Tolkien (12A)***

Dir: Dome Karukoski

With: Nicholas Hoult, Lily Collins, Colm Meaney, Derek Jacobi

Runtime: 112 minutes

WITH two films out at the same time, this is shaping up to be the unofficial Lily Collins Cinema Week.

While Extremely Wicked at least tries to strain against convention, Dome Karukoski’s biopic of the writer of The Lord of the Rings is a thoroughly old fashioned affair which presents a portrait of the artist in formation.

Tolkien is played by Nicholas Hoult with Collins as Edith Bratt, the woman who would become his wife. Opening at the Somme with Tolkien desperate to find out the fate of one of his friends, the story of his early years is told in flashback, all the way from the loss of his parents when he was a boy to the moment he met Edith and beyond.

Throughout, the screenplay by David Gleeson (The Front Line) and Stephen Beresford (Pride), picks out what they see are the primary influences in his life, which would later find expression in his work. So we note, for example, that he and his band of school friends call themselves the fellowship; that the young soldier who helps him on his quest to find his friend is named Sam; and the fevered visions he has on the battlefield include fire breathing dragons. It is hardly subtle. Are there ever such straightforward connections between an artist and his art?

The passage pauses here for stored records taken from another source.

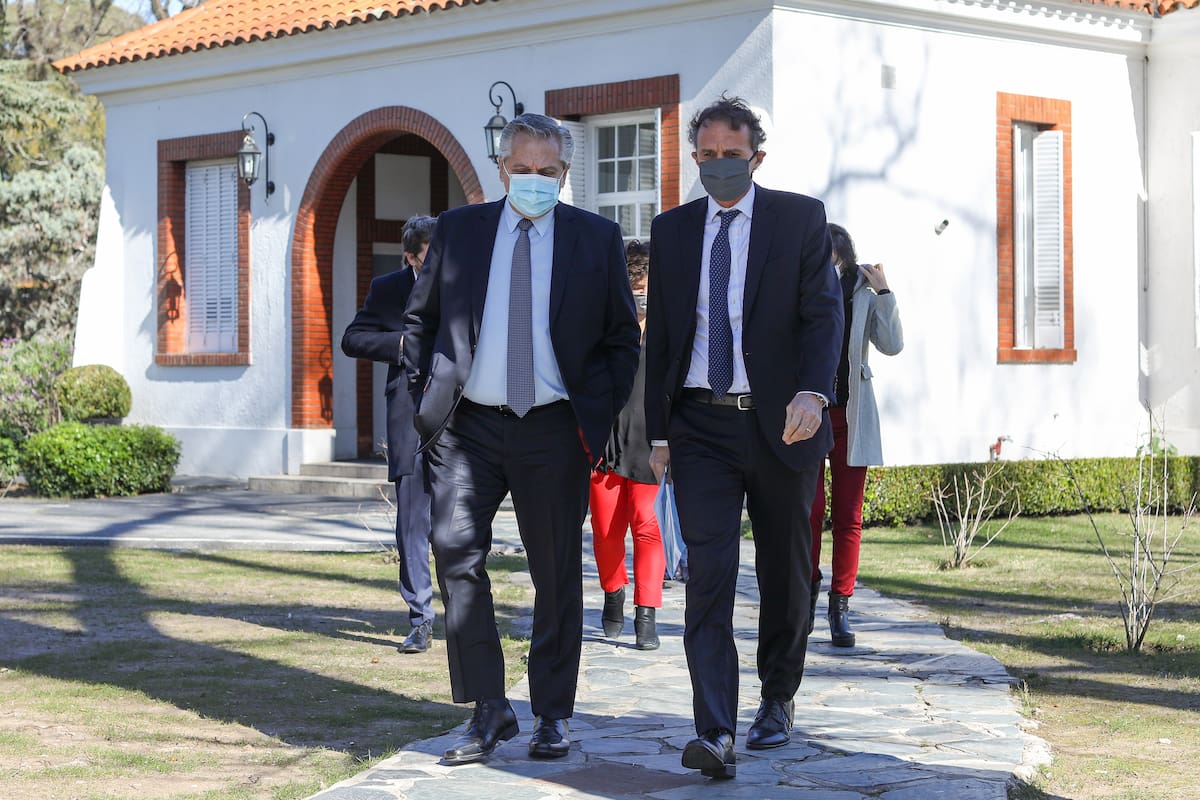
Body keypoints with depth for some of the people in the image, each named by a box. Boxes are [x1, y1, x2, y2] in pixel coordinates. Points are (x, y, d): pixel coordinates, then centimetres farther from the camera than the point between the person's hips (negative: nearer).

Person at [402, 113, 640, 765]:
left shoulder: (597, 239, 5)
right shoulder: (457, 230, 8)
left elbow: (623, 337, 9)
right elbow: (420, 321, 14)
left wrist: (601, 413, -1)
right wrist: (427, 399, 4)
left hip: (554, 428, -1)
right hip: (468, 424, 1)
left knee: (556, 573, 4)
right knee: (457, 552, -11)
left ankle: (552, 716, 16)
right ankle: (488, 710, -2)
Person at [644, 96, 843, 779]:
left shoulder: (802, 218, 1)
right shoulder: (672, 230, 9)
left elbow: (824, 311, -8)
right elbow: (659, 334, 12)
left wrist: (813, 392, -26)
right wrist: (658, 429, 7)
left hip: (780, 423, -1)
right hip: (702, 427, 1)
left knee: (785, 574, 12)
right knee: (709, 573, -11)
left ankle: (778, 702, 32)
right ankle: (715, 733, -17)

Hoult and Collins make a convincing couple on screen, at ease with each other despite the occasionally starchy and stagey scenes conjured up by Karukoski.

The battle scenes at the Somme are handled impressively. Ditto the years at Oxbridge as the fellowship go through their studies (and Derek Jacobi turns up as a professor).

Perhaps the most noteworthy thing about the picture is that the author’s family has been quick to make clear its disapproval, which might suggest there is something unflattering about the portrait. There is not. The film’s greatest failing, at least from a cinemagoer’s point of view, is its dullness.